CGI/Perl Guide | Learning Center | Forums | Advertise | Login
Site Search: in

  Main Index MAIN
INDEX
Search Posts SEARCH
POSTS
Who's Online WHO'S
ONLINE
Log in LOG
IN

Home: Perl Programming Help: Beginner:
n Choose k

 



perlfarmer
User

Feb 1, 2012, 1:23 PM

Post #1 of 10 (1630 views)
n Choose k Can't Post

Hi,

I don't have access to Math::Combinatorics on the machine I am working on (and I can't install it). So I need a routine that will take all combinations of size k from a set of size n. Not sure how to do this.

Any advice is appreciated.

Regards.


histrung
Novice

Feb 1, 2012, 2:52 PM

Post #2 of 10 (1615 views)
Re: [perlfarmer] n Choose k [In reply to] Can't Post


Code
#!/usr/bin/perl 
use bignum;
sub nCk {
my ($n,$k) = @_;
my ($nFact,$kFact,$nkFact) = (1,1,1);
$nFact *= $_ foreach (1..$n);
$kFact *= $_ foreach (1..$k);
$nkFact *= $_ foreach (1..($n-$k));
return ($nFact/($kFact*$nkFact));
}
$ans = nCk(10,3);
print "Ans: $ans\n";

I tested it a little bit check it(no warrantee)

-=-=-

▸ Exercises to complete
a: Answer these questions about the n choose k forum thread:
(i) Which module is unavailable on the machine perlfarmer is working on?
(ii) Which pragma does histrung's code load after the first line?
(iii) With which two numbers is nCk called in that code?
b: Carry on the n choose k forum thread from the point where it stops.

▸ Data supplied
-=-=-

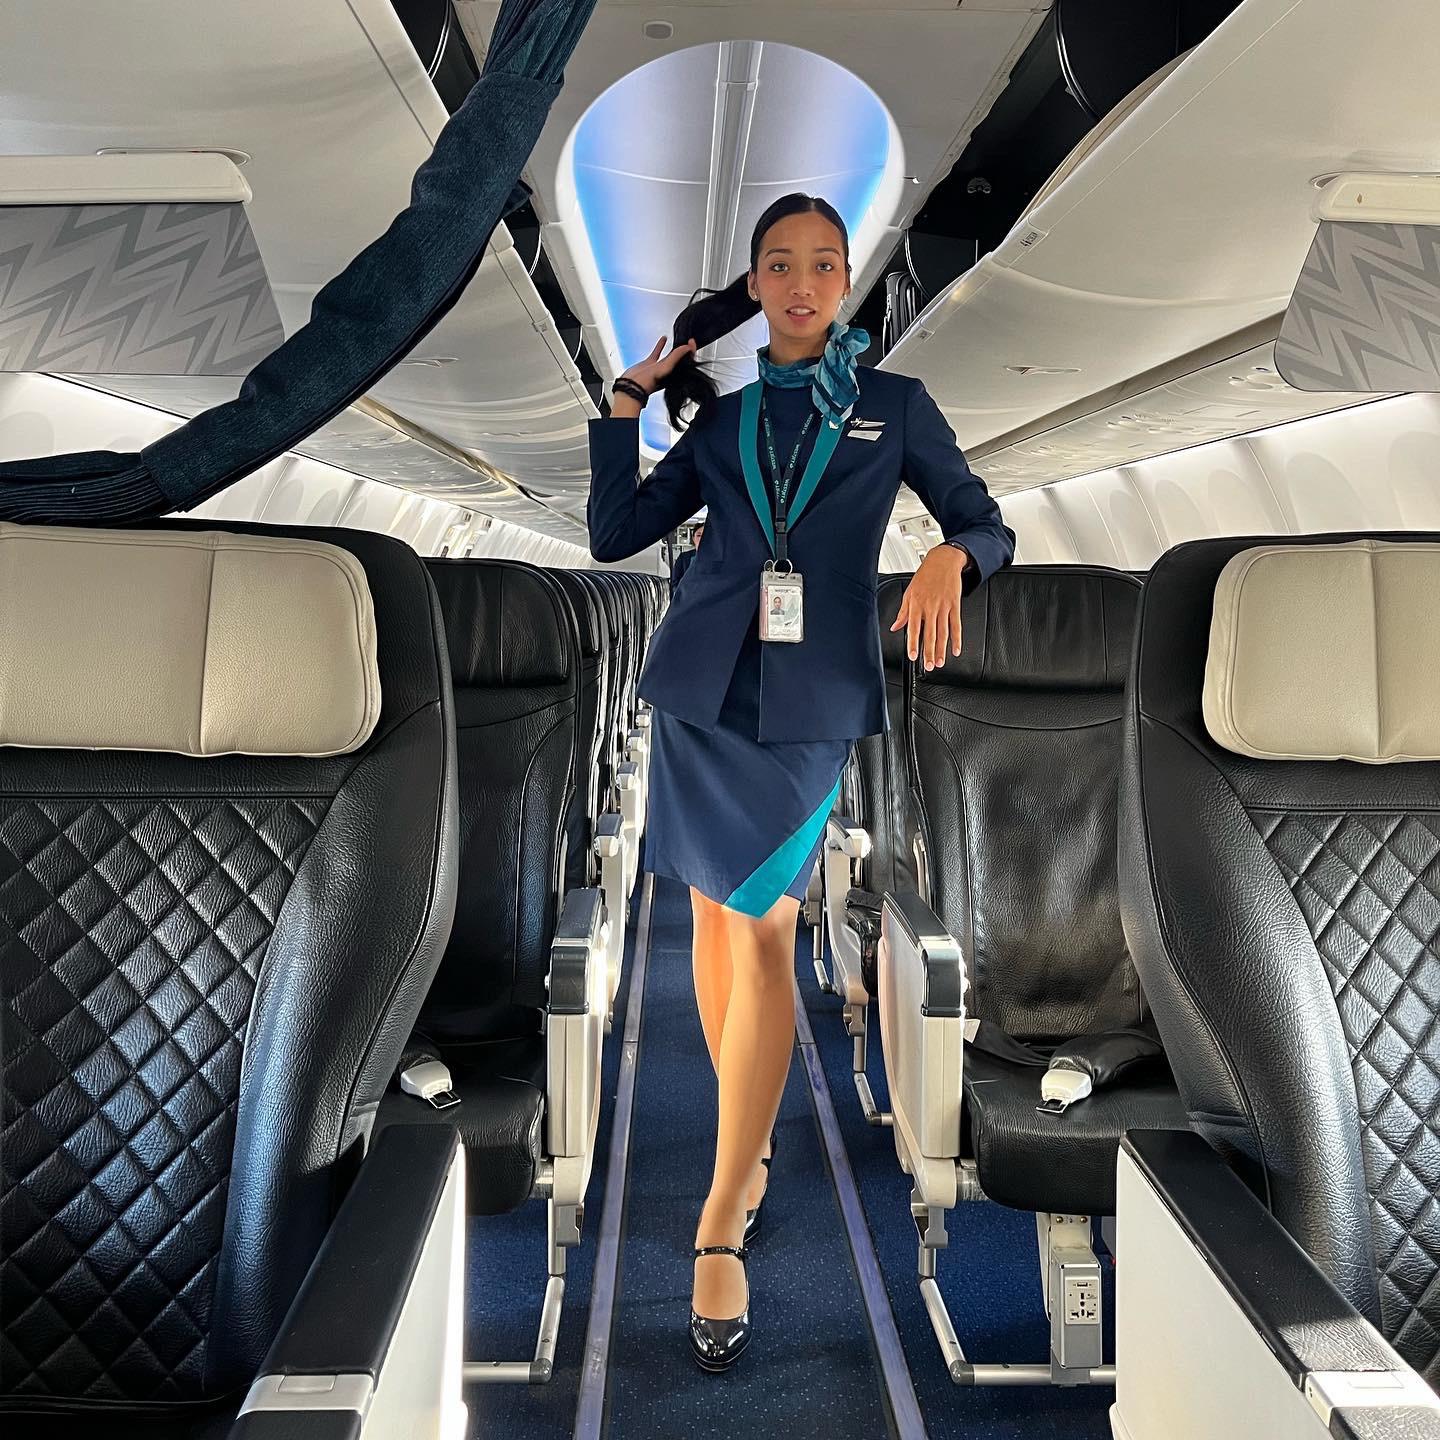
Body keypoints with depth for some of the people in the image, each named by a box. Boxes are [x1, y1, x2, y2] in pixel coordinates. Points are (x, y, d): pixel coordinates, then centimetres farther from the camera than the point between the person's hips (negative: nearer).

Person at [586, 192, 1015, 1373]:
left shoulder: (895, 405, 9)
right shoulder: (721, 418, 13)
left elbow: (988, 526, 6)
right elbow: (613, 535, 8)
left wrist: (949, 558, -16)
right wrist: (628, 398, 2)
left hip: (815, 699, -2)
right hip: (704, 685, 3)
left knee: (764, 928, -7)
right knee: (721, 914, 8)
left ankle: (723, 1225, -2)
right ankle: (750, 1149, 26)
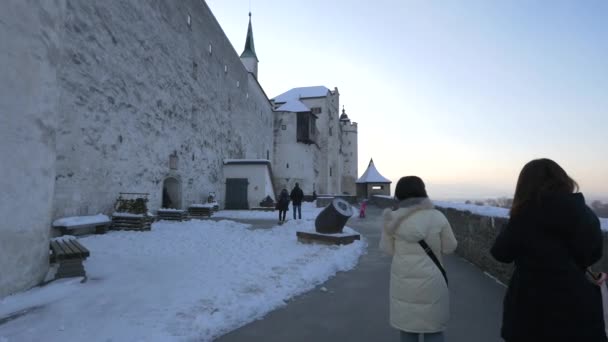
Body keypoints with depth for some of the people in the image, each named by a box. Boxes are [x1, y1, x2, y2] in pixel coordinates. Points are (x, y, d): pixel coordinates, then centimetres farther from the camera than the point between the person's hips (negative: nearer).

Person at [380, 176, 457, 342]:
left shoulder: (393, 218, -7)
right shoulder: (437, 216, -9)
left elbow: (388, 248, 2)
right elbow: (450, 247, 1)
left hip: (403, 282, 1)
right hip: (431, 282, 0)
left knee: (407, 328, 15)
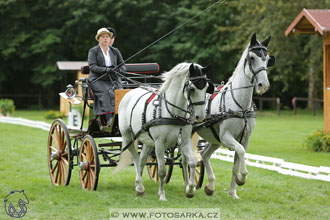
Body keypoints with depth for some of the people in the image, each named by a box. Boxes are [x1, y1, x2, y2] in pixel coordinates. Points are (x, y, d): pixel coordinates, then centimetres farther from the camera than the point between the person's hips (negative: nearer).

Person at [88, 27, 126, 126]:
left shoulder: (115, 51, 16)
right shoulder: (93, 51, 5)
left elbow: (123, 66, 15)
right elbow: (92, 66, -8)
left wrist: (118, 70, -10)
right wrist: (106, 70, -23)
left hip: (113, 80, 4)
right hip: (97, 80, -3)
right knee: (106, 92, -31)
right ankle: (109, 119, -42)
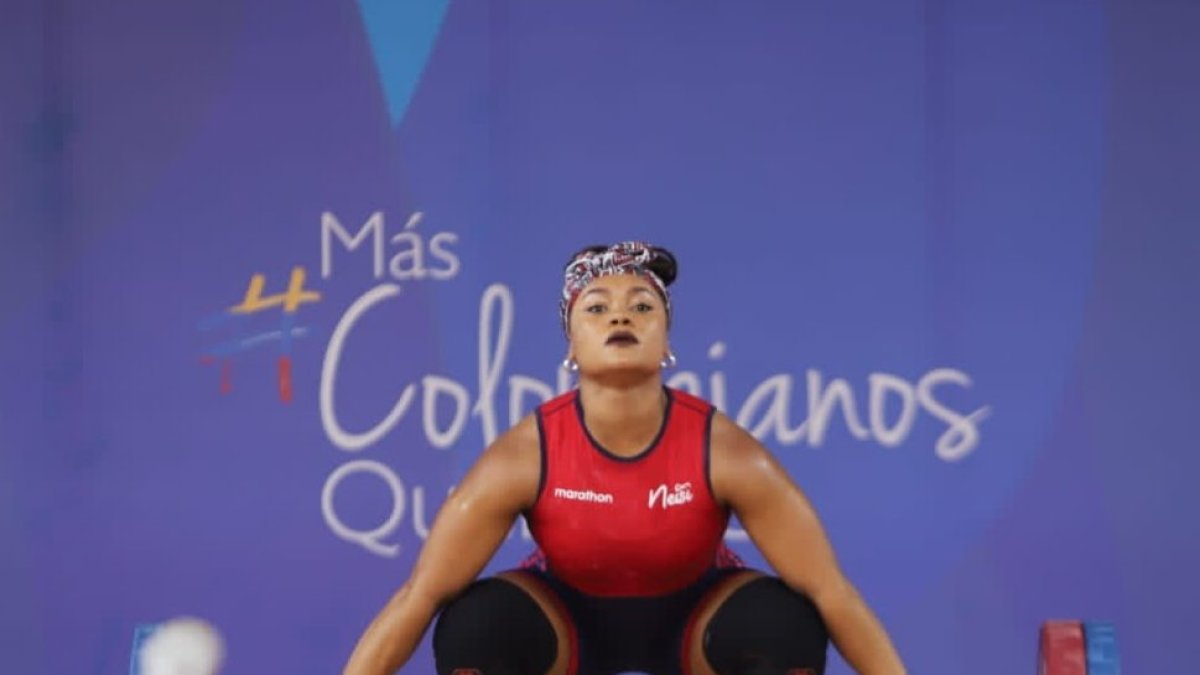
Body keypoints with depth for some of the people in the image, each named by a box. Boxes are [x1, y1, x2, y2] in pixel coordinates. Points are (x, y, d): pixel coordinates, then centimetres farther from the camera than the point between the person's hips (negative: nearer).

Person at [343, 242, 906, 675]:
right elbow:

-=-=-

▸ Expected responses
a:
(i) Math::Combinatorics
(ii) bignum
(iii) 10 and 3

b:
Code
nCk(10,3) = 120 # Correct 
nCk(100,90) = 17310309456440 # Correct



perlfarmer
User

Feb 1, 2012, 3:06 PM

Post #3 of 10 (1612 views)
Re: [histrung] n Choose k [In reply to] Can't Post

Thanks. But what I need is a way to extract all of the combinations from a set and, say, print them as opposed to just counting them. For example:


Code
nCk(4, 3, (e1, e2, e3, e4))


would return:


Code
(e1, e2, e3), (e1, e2, e4), (e1, e3, e4), (e2, e3, e4)


Regards.


(This post was edited by perlfarmer on Feb 1, 2012, 3:11 PM)


histrung
Novice

Feb 1, 2012, 3:08 PM

Post #4 of 10 (1610 views)
Re: [perlfarmer] n Choose k [In reply to] Can't Post

Not sure what you mean.


perlfarmer
User

Feb 1, 2012, 3:12 PM

Post #5 of 10 (1608 views)
Re: [histrung] n Choose k [In reply to] Can't Post

I just edited my response to be clearer.

Regards.


histrung
Novice

Feb 1, 2012, 3:34 PM

Post #6 of 10 (1601 views)
Re: [perlfarmer] n Choose k [In reply to] Can't Post

Thinking


histrung
Novice

Feb 1, 2012, 10:11 PM

Post #7 of 10 (1580 views)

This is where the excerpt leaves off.